Even Trout Need Trees

Gail Backpack Scan
Climbing over the pass with my 30+ pound back pack.

When hiking in the California High Sierras, my husband John and I always took along our fly fishing rods. We usually planned to include a few brown, golden, or rainbow trout in our menu.

Apologies to vegans, but truthfully, after five or ten days carrying heavy packs, hiking through difficult territory, and subsisting on gorp (raisins, M & Ms, and peanuts), freeze dried food, and boiled water, a dinner of fresh caught trout tasted like a bit of heaven.

I loved fly fishing in the Sierras. Doing so was tricky—flys with hooks easily snag trees, and trees lined the streams along our trails. We couldn’t let the line out as far as we might on a wide river. We usually had to swish the line from side to side over the stream rather than back and forth over our heads. But angling just right to make the fly land gently was part of what made fishing in the High Sierras an engrossing challenge.

fishing ScanThe fish we hunted often hid beneath fallen logs. They lay concealed, watching for a fly or mosquito to land and float up close. The partially submerged trees gave the fish the chance to surprise a bug and snag its dinner.

Knowing their hiding places, those logs gave us an opportunity to catch our dinner, as well. We knew the trout were there, lying in wait beneath the sunken trunks.

In the Sierras, fallen trees provide hiding places fish need for survival. But trees play more than a single role in the survival of fish species. Trees also help make fish fat.

In 2014, the BBC reported on a study showing that deforestation is reducing freshwater fish populations. According to Andrew Tanentzap from the University of Cambridge’s Department of Plant Sciences, “Where you have more dissolved forest matter you have more bacteria, more bacteria equals more zooplankton. Areas with the most zooplankton had the largest, fattest fish.” And higher quantities.

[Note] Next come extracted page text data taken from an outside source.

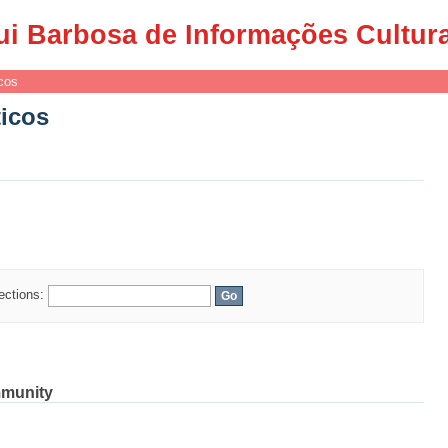
ticos
ui Barbosa de Informações Cultur
cos
ticos
lections:
mmunity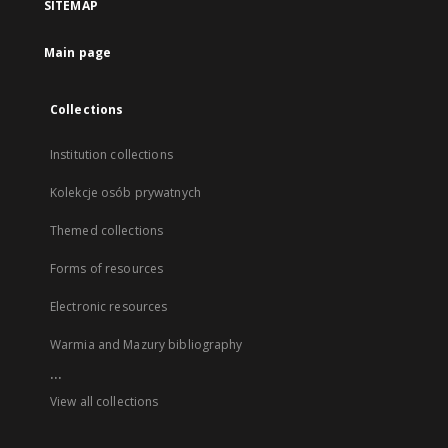
SITEMAP
Main page
Collections
Institution collections
Kolekcje osób prywatnych
Themed collections
Forms of resources
Electronic resources
Warmia and Mazury bibliography
...
View all collections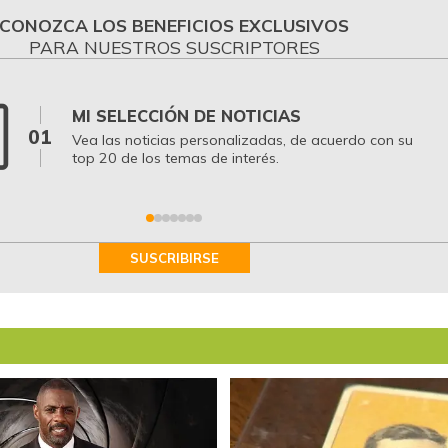
CONOZCA LOS BENEFICIOS EXCLUSIVOS
PARA NUESTROS SUSCRIPTORES
MI SELECCIÓN DE NOTICIAS
01
Vea las noticias personalizadas, de acuerdo con su
top 20 de los temas de interés.
SUSCRIBIRSE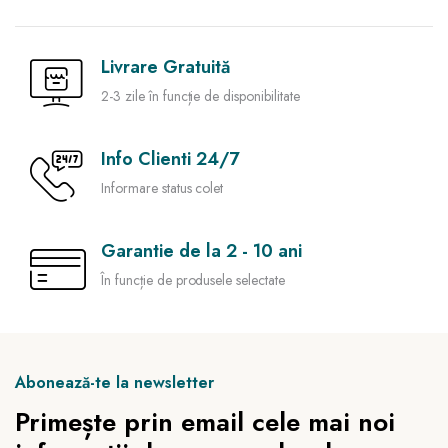
Livrare Gratuită
2-3 zile în funcție de disponibilitate
Info Clienti 24/7
Informare status colet
Garantie de la 2 - 10 ani
În funcție de produsele selectate
Abonează-te la newsletter
Primește prin email cele mai noi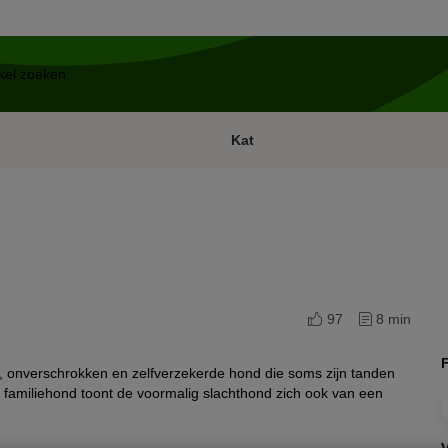
Kat
97
8 min
ke, onverschrokken en zelfverzekerde hond die soms zijn tanden
s familiehond toont de voormalig slachthond zich ook van een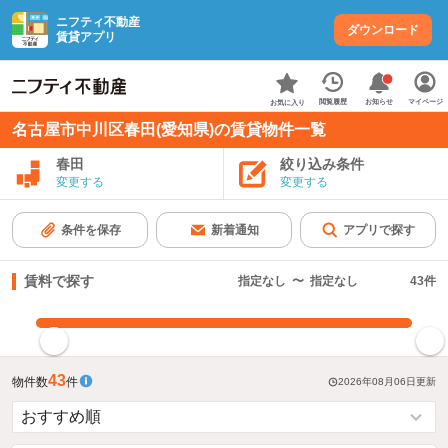
ニフティ不動産
ダウンロード
賃貸アプリ
お知らせ
閲覧履歴
マイページ
お気に入り
名古屋市中川区春田(愛知県)の賃貸物件一覧
春田
絞り込み条件
変更する
変更する
条件を保存
新着通知
アプリで探す
賃料で探す
指定なし
〜
指定なし
43
件
指定した賃料で絞り込む
43
物件数
件
2026年08月06日
更新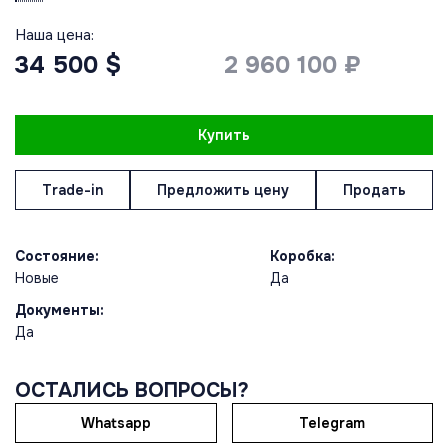
Наша цена:
34 500 $
2 960 100 ₽
Купить
Trade-in
Предложить цену
Продать
Состояние:
Коробка:
Новые
Да
Документы:
Да
ОСТАЛИСЬ ВОПРОСЫ?
Whatsapp
Telegram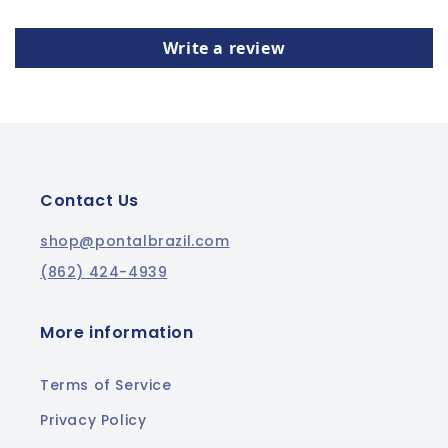
Write a review
Contact Us
shop@pontalbrazil.com
(862) 424-4939
More information
Terms of Service
Privacy Policy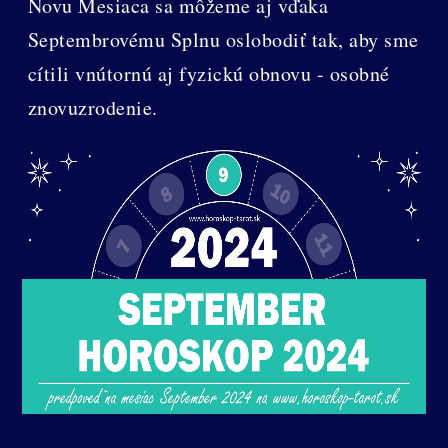
Novu Mesiaca sa môžeme aj vďaka
Septembrovému Splnu oslobodiť tak, aby sme
cítili vnútornú aj fyzickú obnovu - osobné
znovuzrodenie.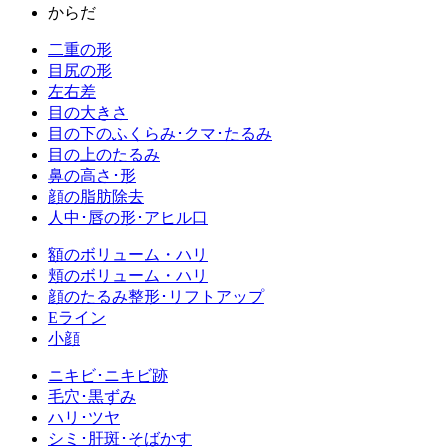
からだ
二重の形
目尻の形
左右差
目の大きさ
目の下のふくらみ･クマ･たるみ
目の上のたるみ
鼻の高さ･形
顔の脂肪除去
人中･唇の形･アヒル口
額のボリューム・ハリ
頬のボリューム・ハリ
顔のたるみ整形･リフトアップ
Eライン
小顔
ニキビ･ニキビ跡
毛穴･黒ずみ
ハリ･ツヤ
シミ･肝斑･そばかす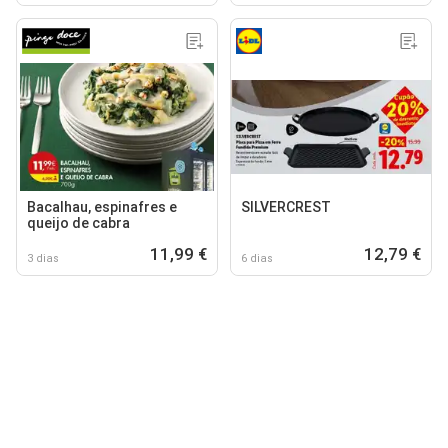
Bacalhau, espinafres e
SILVERCREST
queijo de cabra
11,99 €
12,79 €
3 dias
6 dias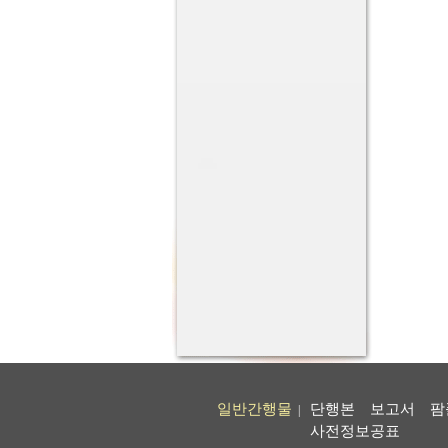
일반간행물
단행본
보고서
팜
|
사전정보공표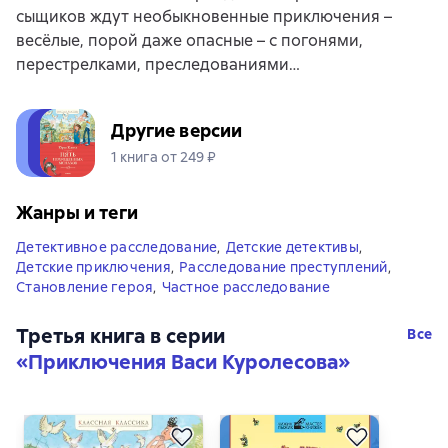
сыщиков ждут необыкновенные приключения –
весёлые, порой даже опасные – с погонями,
перестрелками, преследованиями…
Другие версии
1 книга от 249 ₽
Жанры и теги
Детективное расследование
,
Детские детективы
,
Детские приключения
,
Расследование преступлений
,
Становление героя
,
Частное расследование
Третья книга в серии
Все
«
Приключения Васи Куролесова
»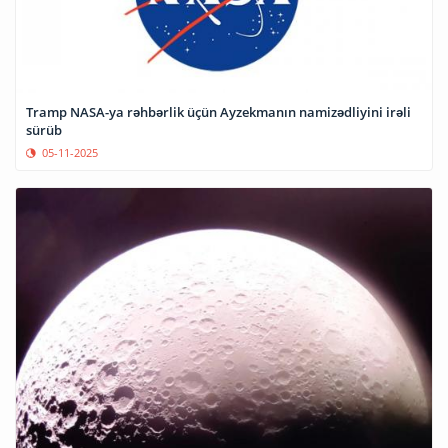
Tramp NASA-ya rəhbərlik üçün Ayzekmanın namizədliyini irəli
sürüb
05-11-2025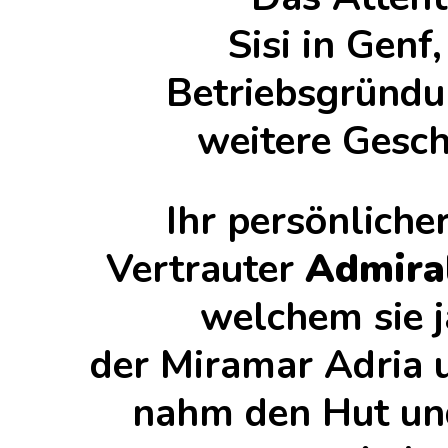
Sisi in Genf,
Betriebsgründun
weitere Gesch
Ihr persönliche
Vertrauter
Admiral
welchem sie 
der Miramar Adria 
nahm den Hut und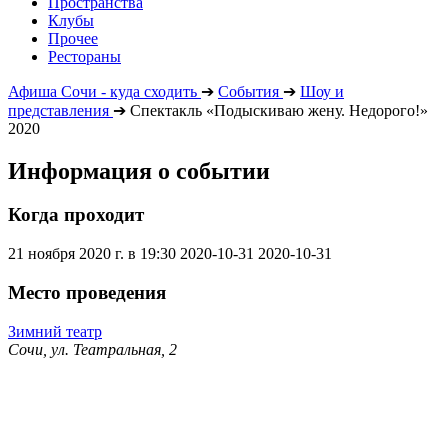
Пространства
Клубы
Прочее
Рестораны
Афиша Сочи - куда сходить
➔
События
➔
Шоу и
представления
➔
Спектакль «Подыскиваю жену. Недорого!»
2020
Информация о событии
Когда проходит
21 ноября 2020 г. в 19:30
2020-10-31
2020-10-31
Место проведения
Зимний театр
Сочи, ул. Театральная, 2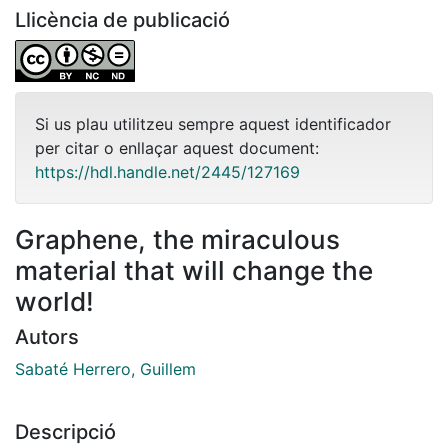
Llicència de publicació
Si us plau utilitzeu sempre aquest identificador
per citar o enllaçar aquest document:
https://hdl.handle.net/2445/127169
Graphene, the miraculous
material that will change the
world!
Autors
Sabaté Herrero, Guillem
Descripció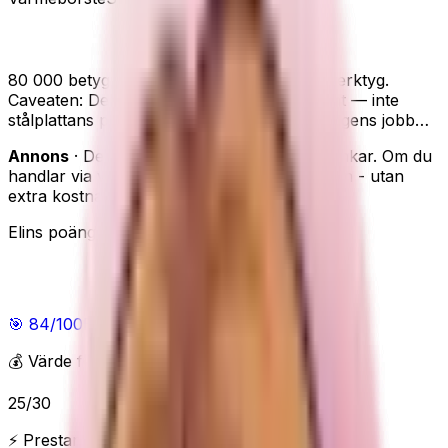
TYMO RING uträtningsborste
80 000 betyg — Amazons mest köpta hårverktyg.
Caveaten: Den ger NATURLIGT rakt/utslätat — inte
stålplattans poker-raka finish (det är plattångens jobb…
Annons
· Den här sidan innehåller reklamlänkar. Om du
handlar via våra länkar kan vi få en provision - utan
extra kostnad för dig.
Elins poäng
Elins poäng
🎯
84
/100
Bra
💰 Värde för pengarna
25
/
30
⚡ Prestanda & funktioner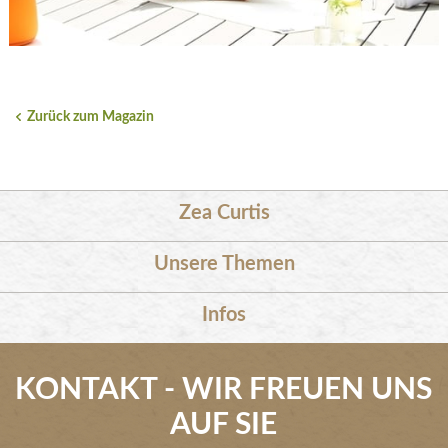
Zurück zum Magazin
Zea Curtis
Unsere Themen
Infos
KONTAKT - WIR FREUEN UNS
AUF SIE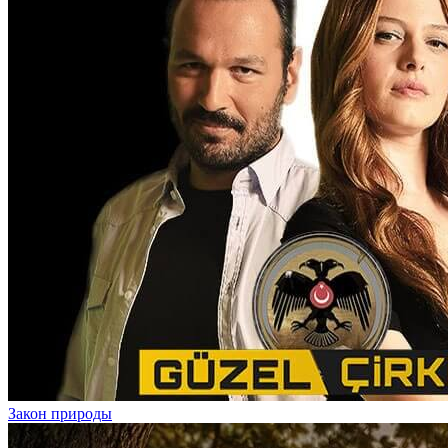
Закон природы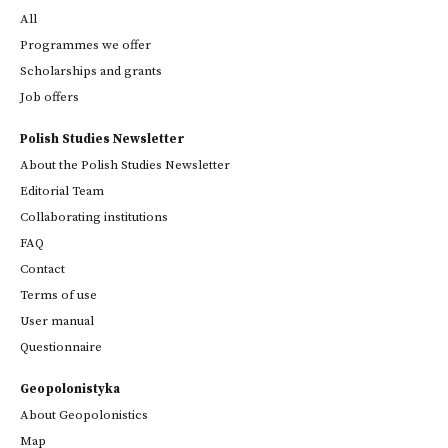
All
Programmes we offer
Scholarships and grants
Job offers
Polish Studies Newsletter
About the Polish Studies Newsletter
Editorial Team
Collaborating institutions
FAQ
Contact
Terms of use
User manual
Questionnaire
Geopolonistyka
About Geopolonistics
Map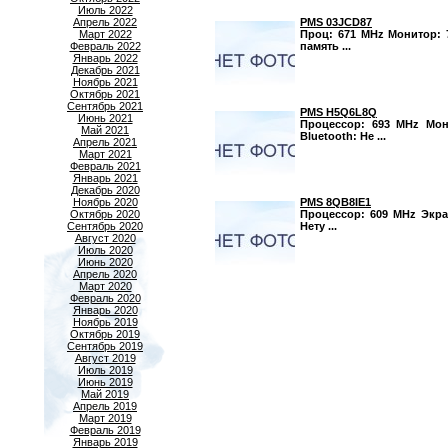
Июль 2022
PMS 03JCD87
Апрель 2022
Проц: 671 MHz Монитор: 7
Март 2022
память ...
Февраль 2022
Январь 2022
Декабрь 2021
Ноябрь 2021
Октябрь 2021
Сентябрь 2021
PMS H5Q6L8Q
Июнь 2021
Процессор: 693 MHz Мони
Май 2021
Bluetooth: Не ...
Апрель 2021
Март 2021
Февраль 2021
Январь 2021
Декабрь 2020
PMS 8QB8IE1
Ноябрь 2020
Процессор: 609 MHz Экран
Октябрь 2020
Нету ...
Сентябрь 2020
Август 2020
Июль 2020
Июнь 2020
Апрель 2020
Март 2020
Февраль 2020
Январь 2020
Ноябрь 2019
Октябрь 2019
Сентябрь 2019
Август 2019
Июль 2019
Июнь 2019
Май 2019
Апрель 2019
Март 2019
Февраль 2019
Январь 2019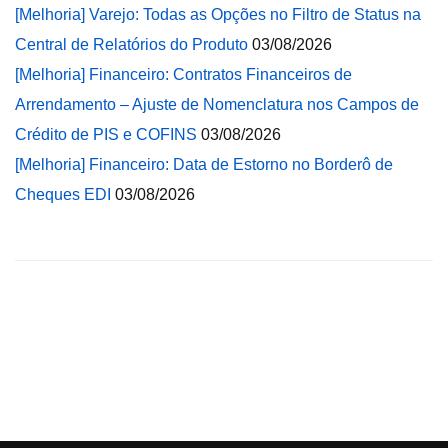
[Melhoria] Varejo: Todas as Opções no Filtro de Status na
Central de Relatórios do Produto
03/08/2026
[Melhoria] Financeiro: Contratos Financeiros de
Arrendamento – Ajuste de Nomenclatura nos Campos de
Crédito de PIS e COFINS
03/08/2026
[Melhoria] Financeiro: Data de Estorno no Borderô de
Cheques EDI
03/08/2026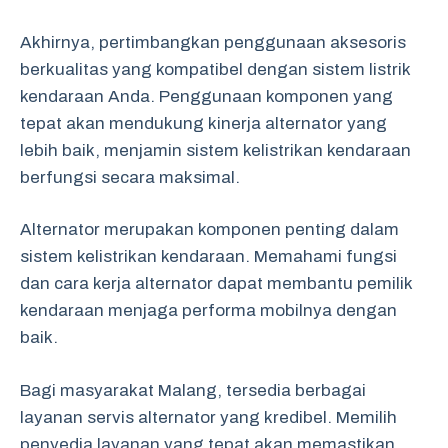
Akhirnya, pertimbangkan penggunaan aksesoris
berkualitas yang kompatibel dengan sistem listrik
kendaraan Anda. Penggunaan komponen yang
tepat akan mendukung kinerja alternator yang
lebih baik, menjamin sistem kelistrikan kendaraan
berfungsi secara maksimal.
Alternator merupakan komponen penting dalam
sistem kelistrikan kendaraan. Memahami fungsi
dan cara kerja alternator dapat membantu pemilik
kendaraan menjaga performa mobilnya dengan
baik.
Bagi masyarakat Malang, tersedia berbagai
layanan servis alternator yang kredibel. Memilih
penyedia layanan yang tepat akan memastikan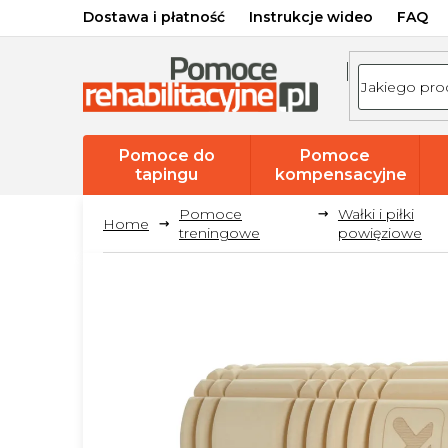
Przejść
Dostawa i płatność
Instrukcje wideo
FAQ
do
treści
Pomoce do
Pomoce
tapingu
kompensacyjne
Pomoce
Wałki i piłki
treningowe
powięziowe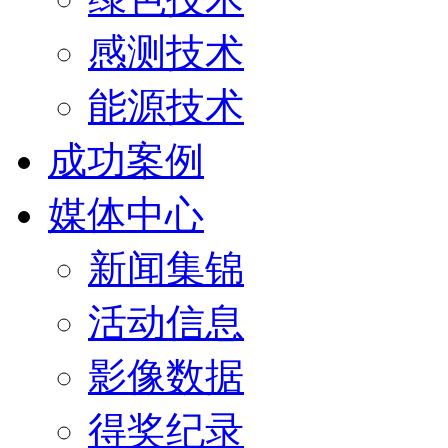
感测技术
能源技术
成功案例
媒体中心
新闻集锦
活动信息
影像数据
得奖纪录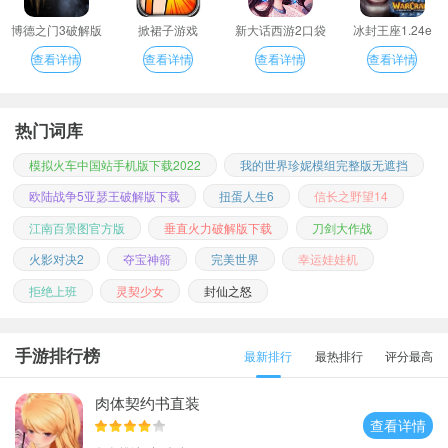
博德之门3破解版
掀裙子游戏
新大话西游2口袋
冰封王座1.24e
版
查看详情
查看详情
查看详情
查看详情
热门词库
模拟火车中国站手机版下载2022
我的世界珍妮模组完整版无遮挡
欧陆战争5亚瑟王破解版下载
扭蛋人生6
信长之野望14
江南百景图官方版
垂直火力破解版下载
刀剑大作战
火影对决2
夺宝神箭
完美世界
幸运娃娃机
拒绝上班
灵契少女
封仙之怒
手游排行榜
最新排行
最热排行
评分最高
肉体契约书直装
查看详情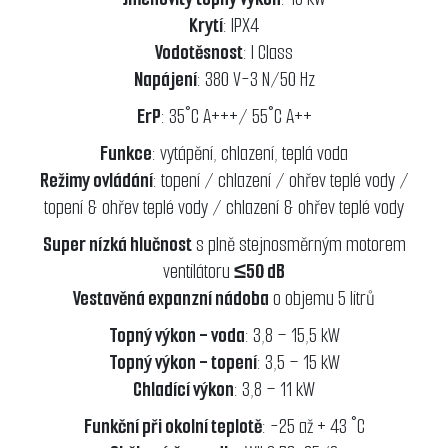
Krytí
: IPX4
Vodotěsnost
: I Class
Napájení
: 380 V-3 N/50 Hz
ErP
: 35°C A+++/ 55°C A++
Funkce
: vytápění, chlazení, teplá voda
Režimy ovládání
: topení / chlazení / ohřev teplé vody /
topení & ohřev teplé vody / chlazení & ohřev teplé vody
Super nízká hlučnost
s plně stejnosměrným motorem
ventilátoru
≤50 dB
Vestavěná expanzní nádoba
o objemu 5 litrů
Topný výkon - voda
: 3,8 – 15,5 kW
Topný výkon - topení
: 3,5 – 15 kW
Chladící výkon
: 3,8 – 11 kW
Funkční při okolní teplotě
: -25 až + 43 °C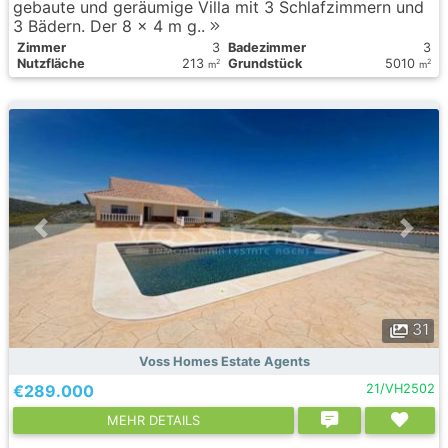
gebaute und geräumige Villa mit 3 Schlafzimmern und
3 Bädern. Der 8 x 4 m g..
Zimmer
3
Badezimmer
3
Nutzfläche
213
Grundstück
5010
2
2
m
m
31
Voss Homes Estate Agents
€289.000
21/VH2502
MEHR DETAILS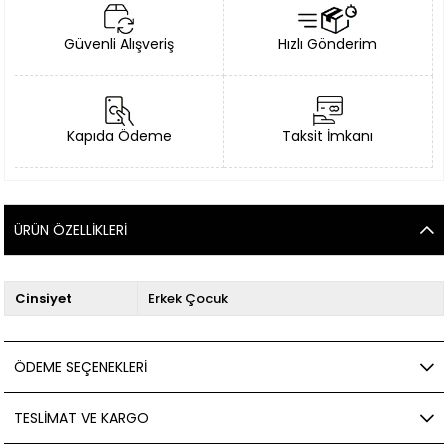
Güvenli Alışveriş
Hızlı Gönderim
Kapıda Ödeme
Taksit İmkanı
ÜRÜN ÖZELLIKLERI
Cinsiyet
Erkek Çocuk
ÖDEME SEÇENEKLERI
TESLIMAT VE KARGO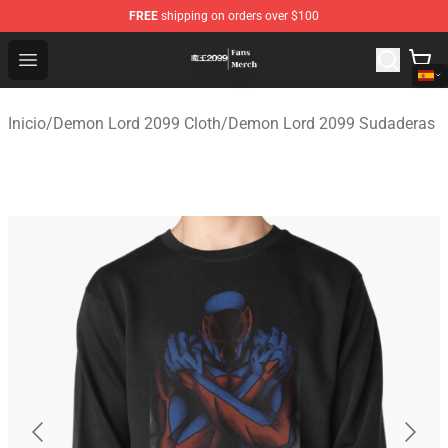
FREE
shipping on orders over $100
Demon Lord 2099 Store - Official Demon Lord 2099 Mer
Open menu
Inicio
/
Demon Lord 2099 Cloth
/
Demon Lord 2099 Sudaderas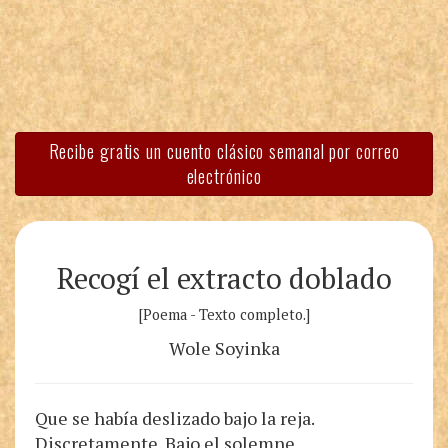
Recibe gratis un cuento clásico semanal por correo
electrónico
Recogí el extracto doblado
[Poema - Texto completo.]
Wole Soyinka
Que se había deslizado bajo la reja.
Discretamente. Bajo el solemne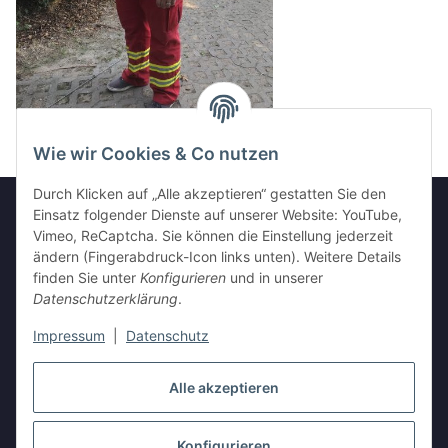
Wie wir Cookies & Co nutzen
Durch Klicken auf „Alle akzeptieren“ gestatten Sie den
Einsatz folgender Dienste auf unserer Website: YouTube,
Vimeo, ReCaptcha. Sie können die Einstellung jederzeit
Informationen
ändern (Fingerabdruck-Icon links unten). Weitere Details
finden Sie unter
Konfigurieren
und in unserer
Datenschutzerklärung
.
Gesetzliche Informationen
Impressum
|
Datenschutz
Vertrag widerrufen
Alle akzeptieren
Konfigurieren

Simply put, when we remove forest cover, the fish that depend upon it go hungry. Fewer young fish survive to adulthood. Those that do survive are too skinny to make a good dinner.

As the article noted, this problem effects more than the fish. “Freshwater fishes make up more than 6% of the world’s annual animal protein supplies for humans” and, alarmingly, “they are the major and often only source of animal protein for low income families across Bangladesh, Indonesia, and the Philippines.” These are places where millions of poor families—men, women, and children—are already hungry.

What we often forget, when people urge action on climate change; or call us to reforest rather than deforest; or say that we ought to retain policies that protect the air, land, and water; or that the Environmental Protection Agency needs to be substantially funded if it is to conduct research and enact regulations to save the environment, even if these actions are sometimes inconvenient; is that saving our environment not only helps the air, land, water, or species we are protecting, but our own species, as well.

Caring for the environment saves lives. It is fundamentally pro-life.

Abusing the environment takes lives. It kills.

There is no way around these facts.

Caring for this earth isn’t a simple obligation. It will take all the energy and creativity we have. I, for one, am struggling to find my way forward to make a difference.

The air, land, and water are worth preserving for themselves. And so are other species. But we ought to also realize that human lives are at stake if we don’t act, persistently, assertively, and proactively, to care for this still lovely fragile blue planet.